Ordinanza di Cassazione Civile Sez. 3 Num. 16362 Anno 2025
Civile Ord. Sez. 3 Num. 16362 Anno 2025
Presidente: COGNOME
Relatore: COGNOME NOME
Data pubblicazione: 17/06/2025
ORDINANZA
sul ricorso iscritto al n. 8265/2022 R.G. proposto da:
COGNOME NOME, elettivamente domiciliata in Roma, INDIRIZZO presso lo studio dell’avvocato COGNOME NOME, rappresentata e difesa dall’avvocato COGNOME, domiciliata ex lege come da Pec.
-ricorrente-
contro
RAGIONE_SOCIALE in persona del legale rappresentante pro tempore, elettivamente domiciliata in Roma, INDIRIZZO presso lo studio dell’avvocato COGNOME che la rappresenta e difende unitamente agli avvocati COGNOME, domiciliata ex lege come da Pec.
–
contro
ricorrente –
–
avverso la SENTENZA della CORTE D’APPELLO di TORINO n. 1306/2021 depositata il 29/11/2021. Udita la relazione svolta nella camera di consiglio del 21/02/2025
dal Consigliere dr.ssa NOME COGNOME
SVOLGIMENTO DEL PROCESSO
NOME propone ricorso per cassazione, affidato a tre motivi, avverso la sentenza n. 1306 del 2021 della Corte d’Appello di Torino , di conferma della pronuncia del giudice di prime cure di accoglimento della domanda di revocatoria ex art. 2901 cod. civ. proposta da Bene Banca nei confronti del venditore NOME e nei confronti dell’acquirente e coniuge NOME
Resiste con controricorso Bene Banca.
Resta intimato NOMECOGNOME
Il consigliere delegato (ed odierno relatore: v. Cass., Sez. Un., 10/04/2024, n. 9611) formulava proponeva proposta di definizione accelerata del ricorso; il difensore della ricorrente, munito di procura speciale, insisteva per la decisione; pertanto, il ricorso veniva avviato alla trattazione in adunanza camerale ai sensi dell’art. 380 -bis .1, cod. proc. civ.
La banca resistente ha depositato memoria illustrativa.
MOTIVI DELLA DECISIONE
Con il primo motivo la ricorrente denunzia ‘Violazione e/o falsa applicazione dell’art. 306 c.p.c., n. 3, in relazione all’art. 2901 c.c., 2697 c.c., 2727 c.c. e 2729 c.c., nonché violazione e/o falsa applicazione dell’art. 306 c.p.c. n. 5, in ordine alla seguente affermazione contenuta a pag. 21 ss. dell’impugnata sentenza’.
Lamenta che la corte di merito ha svolto un ragionamento presuntivo riferito a circostanze non gravi, né precise, e neppure
concordanti, ed ha invece omesso di considerare ‘fatti secondari decisivi in grado di fondare una presunzione semplice’, che l’avrebbero portata alla diversa decisione di escludere la ricorrenza dei presupposti dell’azione revocatoria.
1.1. Il motivo è inammissibile.

Quesito A:
Rispondi alle seguenti domande sull'ordinanza:
(i) Quale corte ha emesso la sentenza impugnata e con quale numero?
(ii) In quale data si è svolta la camera di consiglio?
(iii) Come viene qualificato il primo motivo al punto 1.1?
Quesito B:
Riscrivi in forma più breve il paragrafo dell'ordinanza che inizia con «Lamenta che la corte di merito», mantenendone i fatti principali.
Quesito C:
Traduci in inglese questa frase dell'ordinanza: «La banca resistente ha depositato memoria illustrativa.»

Elenco:
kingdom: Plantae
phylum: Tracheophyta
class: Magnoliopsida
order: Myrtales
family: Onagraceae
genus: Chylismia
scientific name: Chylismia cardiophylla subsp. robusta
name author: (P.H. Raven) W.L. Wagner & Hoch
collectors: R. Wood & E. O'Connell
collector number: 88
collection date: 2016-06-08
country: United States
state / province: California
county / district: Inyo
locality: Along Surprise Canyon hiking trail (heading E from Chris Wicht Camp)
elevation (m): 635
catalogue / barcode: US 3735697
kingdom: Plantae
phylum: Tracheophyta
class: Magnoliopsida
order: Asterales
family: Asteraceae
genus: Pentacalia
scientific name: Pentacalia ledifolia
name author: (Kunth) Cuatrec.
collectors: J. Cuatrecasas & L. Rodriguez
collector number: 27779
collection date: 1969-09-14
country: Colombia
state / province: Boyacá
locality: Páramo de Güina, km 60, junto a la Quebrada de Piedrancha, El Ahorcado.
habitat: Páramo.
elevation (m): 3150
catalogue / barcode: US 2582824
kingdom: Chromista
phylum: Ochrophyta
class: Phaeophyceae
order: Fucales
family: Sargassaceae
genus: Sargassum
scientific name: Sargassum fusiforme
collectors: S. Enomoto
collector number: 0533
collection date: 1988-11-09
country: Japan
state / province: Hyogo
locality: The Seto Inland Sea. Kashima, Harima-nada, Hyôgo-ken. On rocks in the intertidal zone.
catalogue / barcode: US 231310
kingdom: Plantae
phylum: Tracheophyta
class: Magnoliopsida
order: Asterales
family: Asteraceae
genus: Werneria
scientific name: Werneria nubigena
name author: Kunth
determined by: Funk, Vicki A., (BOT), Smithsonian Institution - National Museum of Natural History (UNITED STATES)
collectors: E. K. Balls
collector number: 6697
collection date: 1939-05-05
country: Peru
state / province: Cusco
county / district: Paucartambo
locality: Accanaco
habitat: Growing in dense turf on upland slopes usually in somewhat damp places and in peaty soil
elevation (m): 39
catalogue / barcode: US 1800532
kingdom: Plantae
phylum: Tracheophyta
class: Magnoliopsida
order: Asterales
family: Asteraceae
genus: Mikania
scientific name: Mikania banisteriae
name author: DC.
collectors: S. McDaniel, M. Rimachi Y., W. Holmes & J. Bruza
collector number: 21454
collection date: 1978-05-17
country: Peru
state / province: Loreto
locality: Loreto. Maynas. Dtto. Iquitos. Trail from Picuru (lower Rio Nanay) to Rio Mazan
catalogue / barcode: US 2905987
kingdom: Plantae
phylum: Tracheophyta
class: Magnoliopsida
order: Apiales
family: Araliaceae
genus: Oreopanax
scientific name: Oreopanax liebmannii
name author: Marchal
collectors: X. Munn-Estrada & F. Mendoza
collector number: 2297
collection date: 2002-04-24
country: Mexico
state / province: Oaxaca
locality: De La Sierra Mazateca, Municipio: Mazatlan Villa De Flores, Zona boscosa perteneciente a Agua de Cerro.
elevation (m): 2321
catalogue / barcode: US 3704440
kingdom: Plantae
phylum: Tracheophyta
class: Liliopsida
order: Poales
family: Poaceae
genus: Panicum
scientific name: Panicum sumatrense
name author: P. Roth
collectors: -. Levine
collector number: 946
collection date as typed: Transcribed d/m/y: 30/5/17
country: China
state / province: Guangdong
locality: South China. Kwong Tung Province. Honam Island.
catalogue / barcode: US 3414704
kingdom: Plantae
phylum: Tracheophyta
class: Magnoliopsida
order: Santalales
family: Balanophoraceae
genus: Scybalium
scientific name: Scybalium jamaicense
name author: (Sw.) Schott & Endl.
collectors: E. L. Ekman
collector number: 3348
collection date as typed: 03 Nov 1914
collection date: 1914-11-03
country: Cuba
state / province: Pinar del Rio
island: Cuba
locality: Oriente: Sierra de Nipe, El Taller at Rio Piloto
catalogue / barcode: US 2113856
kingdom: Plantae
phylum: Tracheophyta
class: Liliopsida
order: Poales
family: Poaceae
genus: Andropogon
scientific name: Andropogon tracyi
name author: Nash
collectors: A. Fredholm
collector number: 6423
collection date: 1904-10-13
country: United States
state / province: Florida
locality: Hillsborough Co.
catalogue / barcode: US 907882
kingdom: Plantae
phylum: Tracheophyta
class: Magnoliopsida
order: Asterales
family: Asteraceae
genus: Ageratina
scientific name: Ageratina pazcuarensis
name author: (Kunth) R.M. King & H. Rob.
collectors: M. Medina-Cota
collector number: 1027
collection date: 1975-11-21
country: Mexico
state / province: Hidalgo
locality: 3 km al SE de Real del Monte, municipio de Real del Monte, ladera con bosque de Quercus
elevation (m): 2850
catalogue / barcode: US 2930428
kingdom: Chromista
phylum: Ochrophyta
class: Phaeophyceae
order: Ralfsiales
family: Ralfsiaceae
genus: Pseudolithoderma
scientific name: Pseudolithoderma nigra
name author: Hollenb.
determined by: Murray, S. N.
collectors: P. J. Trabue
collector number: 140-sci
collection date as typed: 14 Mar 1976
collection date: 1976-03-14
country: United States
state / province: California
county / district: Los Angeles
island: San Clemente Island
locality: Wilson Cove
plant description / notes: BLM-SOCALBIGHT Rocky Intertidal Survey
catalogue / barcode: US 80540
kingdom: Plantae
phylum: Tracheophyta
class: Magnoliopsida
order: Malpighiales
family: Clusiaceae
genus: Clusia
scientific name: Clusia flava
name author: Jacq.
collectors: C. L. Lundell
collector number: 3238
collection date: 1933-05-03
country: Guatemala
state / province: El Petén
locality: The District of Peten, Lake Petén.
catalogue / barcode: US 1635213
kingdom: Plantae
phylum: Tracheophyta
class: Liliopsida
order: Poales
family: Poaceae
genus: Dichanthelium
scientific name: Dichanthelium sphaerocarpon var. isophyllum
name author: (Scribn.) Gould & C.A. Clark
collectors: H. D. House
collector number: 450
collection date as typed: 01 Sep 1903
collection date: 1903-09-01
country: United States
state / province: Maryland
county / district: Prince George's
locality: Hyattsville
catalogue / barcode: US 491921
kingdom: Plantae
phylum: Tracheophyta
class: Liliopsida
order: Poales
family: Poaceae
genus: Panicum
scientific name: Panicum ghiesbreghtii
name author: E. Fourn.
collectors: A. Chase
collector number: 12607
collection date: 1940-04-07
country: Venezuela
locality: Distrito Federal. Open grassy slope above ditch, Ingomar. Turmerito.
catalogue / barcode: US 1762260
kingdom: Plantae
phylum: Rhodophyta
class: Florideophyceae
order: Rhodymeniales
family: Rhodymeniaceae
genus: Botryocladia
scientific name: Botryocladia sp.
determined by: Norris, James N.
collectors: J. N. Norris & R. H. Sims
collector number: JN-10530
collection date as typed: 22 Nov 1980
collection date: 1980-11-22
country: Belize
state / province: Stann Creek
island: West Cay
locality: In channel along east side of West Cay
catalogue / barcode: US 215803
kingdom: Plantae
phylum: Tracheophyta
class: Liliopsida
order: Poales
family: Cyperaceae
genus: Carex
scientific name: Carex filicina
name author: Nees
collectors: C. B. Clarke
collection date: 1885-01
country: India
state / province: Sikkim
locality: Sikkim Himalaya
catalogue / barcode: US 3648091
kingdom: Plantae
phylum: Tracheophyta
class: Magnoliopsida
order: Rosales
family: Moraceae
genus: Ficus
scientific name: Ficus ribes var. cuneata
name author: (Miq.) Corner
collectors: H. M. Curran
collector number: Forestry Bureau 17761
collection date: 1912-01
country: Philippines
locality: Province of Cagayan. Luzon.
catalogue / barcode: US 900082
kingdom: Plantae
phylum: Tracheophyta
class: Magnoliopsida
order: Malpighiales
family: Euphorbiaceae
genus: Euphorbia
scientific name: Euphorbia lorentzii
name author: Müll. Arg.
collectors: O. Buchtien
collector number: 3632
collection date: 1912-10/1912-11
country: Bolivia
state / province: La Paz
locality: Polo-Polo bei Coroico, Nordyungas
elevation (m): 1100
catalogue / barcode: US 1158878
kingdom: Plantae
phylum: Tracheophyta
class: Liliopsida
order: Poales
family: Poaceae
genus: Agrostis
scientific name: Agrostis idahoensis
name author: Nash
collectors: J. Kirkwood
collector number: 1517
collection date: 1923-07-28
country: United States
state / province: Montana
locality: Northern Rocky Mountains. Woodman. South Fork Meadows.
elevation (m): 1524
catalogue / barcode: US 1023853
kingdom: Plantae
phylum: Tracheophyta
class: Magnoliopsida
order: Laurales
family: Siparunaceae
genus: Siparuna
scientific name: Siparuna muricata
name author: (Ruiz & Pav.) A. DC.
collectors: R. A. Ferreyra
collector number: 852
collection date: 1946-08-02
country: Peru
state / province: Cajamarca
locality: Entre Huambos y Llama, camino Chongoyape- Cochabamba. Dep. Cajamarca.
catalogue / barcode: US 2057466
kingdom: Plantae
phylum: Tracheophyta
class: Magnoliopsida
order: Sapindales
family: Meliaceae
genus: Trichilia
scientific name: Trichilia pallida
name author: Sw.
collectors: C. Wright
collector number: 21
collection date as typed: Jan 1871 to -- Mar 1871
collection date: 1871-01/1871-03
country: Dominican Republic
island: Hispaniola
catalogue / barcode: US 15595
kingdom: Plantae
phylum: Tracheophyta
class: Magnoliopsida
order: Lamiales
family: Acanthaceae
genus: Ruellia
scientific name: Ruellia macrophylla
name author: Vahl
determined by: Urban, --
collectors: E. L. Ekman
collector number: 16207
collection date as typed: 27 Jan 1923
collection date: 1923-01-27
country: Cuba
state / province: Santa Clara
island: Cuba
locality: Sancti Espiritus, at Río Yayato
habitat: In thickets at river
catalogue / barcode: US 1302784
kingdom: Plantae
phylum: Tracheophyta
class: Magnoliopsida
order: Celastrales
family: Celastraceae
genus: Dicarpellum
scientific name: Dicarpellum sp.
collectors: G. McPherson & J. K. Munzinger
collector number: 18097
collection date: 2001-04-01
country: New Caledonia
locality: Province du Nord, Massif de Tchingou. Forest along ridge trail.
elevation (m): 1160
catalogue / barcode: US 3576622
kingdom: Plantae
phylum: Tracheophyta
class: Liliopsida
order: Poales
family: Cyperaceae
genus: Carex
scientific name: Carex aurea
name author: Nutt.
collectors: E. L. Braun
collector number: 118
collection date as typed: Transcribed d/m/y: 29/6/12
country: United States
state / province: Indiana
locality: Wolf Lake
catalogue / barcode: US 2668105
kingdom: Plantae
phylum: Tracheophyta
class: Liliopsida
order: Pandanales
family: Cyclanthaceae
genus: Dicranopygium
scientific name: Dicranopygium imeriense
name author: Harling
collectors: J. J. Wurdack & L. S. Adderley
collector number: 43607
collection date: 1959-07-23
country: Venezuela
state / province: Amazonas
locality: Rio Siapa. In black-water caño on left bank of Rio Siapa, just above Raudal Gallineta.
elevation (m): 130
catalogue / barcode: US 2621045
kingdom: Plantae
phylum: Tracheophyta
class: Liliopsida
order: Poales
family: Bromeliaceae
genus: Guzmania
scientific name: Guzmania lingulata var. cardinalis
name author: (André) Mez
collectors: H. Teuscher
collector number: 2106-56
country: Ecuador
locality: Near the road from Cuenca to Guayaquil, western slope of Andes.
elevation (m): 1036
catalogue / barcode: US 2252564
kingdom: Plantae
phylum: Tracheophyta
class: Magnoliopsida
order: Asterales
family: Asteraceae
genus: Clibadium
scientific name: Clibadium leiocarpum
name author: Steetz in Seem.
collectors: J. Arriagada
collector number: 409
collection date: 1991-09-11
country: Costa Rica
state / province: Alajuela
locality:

Risposta corretta A:
(i) La Corte d'Appello di Torino, sentenza n. 1306/2021.
(ii) Il 21/02/2025.
(iii) Inammissibile.

Risposta corretta B:
La ricorrente lamenta che la corte di merito abbia basato la decisione su un ragionamento presuntivo fondato su circostanze non gravi, né precise, né concordanti. Lamenta inoltre che la corte abbia trascurato fatti secondari decisivi che l'avrebbero portata a escludere i presupposti dell'azione revocatoria.

Risposta corretta C:
The respondent bank filed an explanatory brief.